Andy Murray admits ‘I’m a bit strange’ after unusual antics in Miami Open win

Andy Murray admits 'I'm a bit strange' after unusual antics in Miami Open win

Andy Murray rolled back the years with a 4-6 6-3 6-4 over Matteo Berrettini to reach the second round of the Miami Open, but left some fans baffled by his actions during the match. The Brit was spotted appearing to fake laughter as he faced his Italian opponent, before setting up a last 64 tie with Tomas Martin Etcheverry.

Murray, who is aiming for his third Miami Open title after wins in 2009 and 2012, proceeded to write “life in the old dog yet!” on the camera after defeating Berrettini in a dramatic encounter.

At the start of the eighth game, Berrettini was preparing to serve when he wobbled and came close to collapsing on the court. His blood pressure was checked by doctors, before returning to action as Murray picked up just his fourth win in 2024.

Laura Robson pulled Murray up on his unusual laughing antics after the match and quizzed the 36-year-old over his intentions. Some had thought that he was attempting to put his opponent off, but Murray insisted that it was a response to some complaints from the media in Miami.

“You were saying I need to be happier on the court in the interview beforehand,” Murray explained. “So if I’m laughing that’s not okay, if I’m shouting that’s not okay, if I’m flat like I was in Australia that’s not okay.

“So it’s very hard for me to get the balance right. I’m very different on the tennis court, I’m not a robot, I’m a bit odd, bit strange but I play better when I’m like that.”

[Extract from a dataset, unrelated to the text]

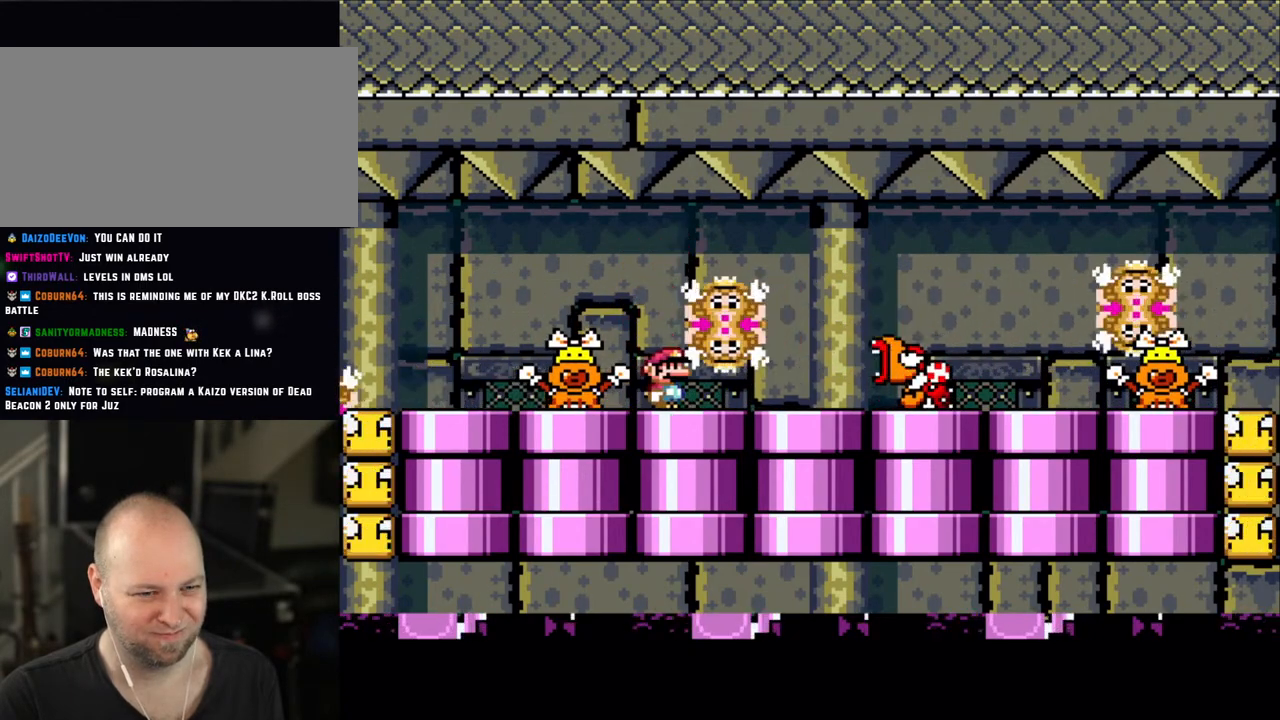
{"buttons": ["X"], "events": [[350, "DPAD_RIGHT", "down"], [450, "DPAD_RIGHT", "up"]]}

Having come through a tricky first-round tie, Murray was pleased with his performance despite his opponent visibly struggling with the conditions in Miami. “I think in terms of the way that I played the important moments in that match, I did a good job,” Murray added.

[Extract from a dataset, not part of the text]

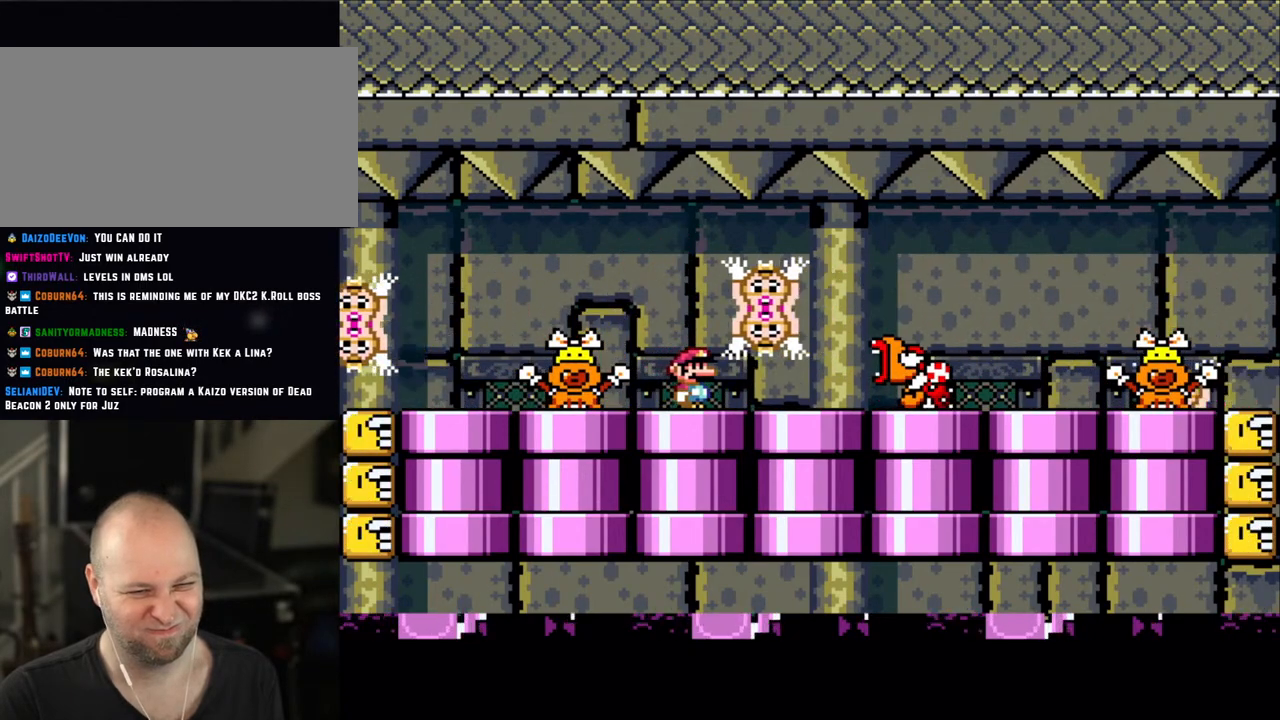
{"buttons": ["X"], "events": []}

“I was down 0-40 in the end, I think it was (a) 3-2 game and I also created quite a lot of chances to go up a break, hadn’t got it. Stayed tough there and played some good points and moved well and I think dictated a lot of the match which isn’t easy against him.”

Murray will next face Etcheverry, who caused the Brit an early Australian Open exit in the first round earlier this year.

His celebrations were reserved as he respected Berrettini’s health concerns. The Miami Open is known for its humidity and Arthur Cazaux had already collapsed to the ground mid-match against Harold Mayot earlier in the competition.

But for Murray, on-court laughter was the perfect response to his critics and the three-time Major winner hopes to continue chuckling all the way to the title in Miami.